── Records ──

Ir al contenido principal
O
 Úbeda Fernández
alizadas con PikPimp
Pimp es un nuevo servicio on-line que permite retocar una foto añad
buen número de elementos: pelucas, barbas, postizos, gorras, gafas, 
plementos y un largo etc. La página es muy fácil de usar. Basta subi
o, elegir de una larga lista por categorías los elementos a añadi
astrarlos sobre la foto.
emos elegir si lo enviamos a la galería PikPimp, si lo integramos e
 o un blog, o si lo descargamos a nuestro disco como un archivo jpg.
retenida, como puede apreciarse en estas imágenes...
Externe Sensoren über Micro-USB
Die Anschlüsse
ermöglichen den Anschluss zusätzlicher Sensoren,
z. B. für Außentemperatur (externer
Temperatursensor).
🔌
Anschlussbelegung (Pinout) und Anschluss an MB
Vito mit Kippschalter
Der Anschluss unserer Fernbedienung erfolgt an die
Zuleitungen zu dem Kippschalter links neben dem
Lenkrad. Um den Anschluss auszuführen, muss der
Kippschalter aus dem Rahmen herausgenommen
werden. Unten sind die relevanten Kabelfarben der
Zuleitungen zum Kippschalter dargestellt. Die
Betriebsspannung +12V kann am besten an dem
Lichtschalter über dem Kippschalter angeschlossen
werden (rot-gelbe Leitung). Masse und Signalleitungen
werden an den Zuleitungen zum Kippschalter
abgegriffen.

───

● Task details:
The lines from the one containing "werden an den Zuleitungen zum Kippschalter" through the end of the data are to be copied exactly, the first and last of them included.

● Answer to this task:
werden an den Zuleitungen zum Kippschalter
abgegriffen.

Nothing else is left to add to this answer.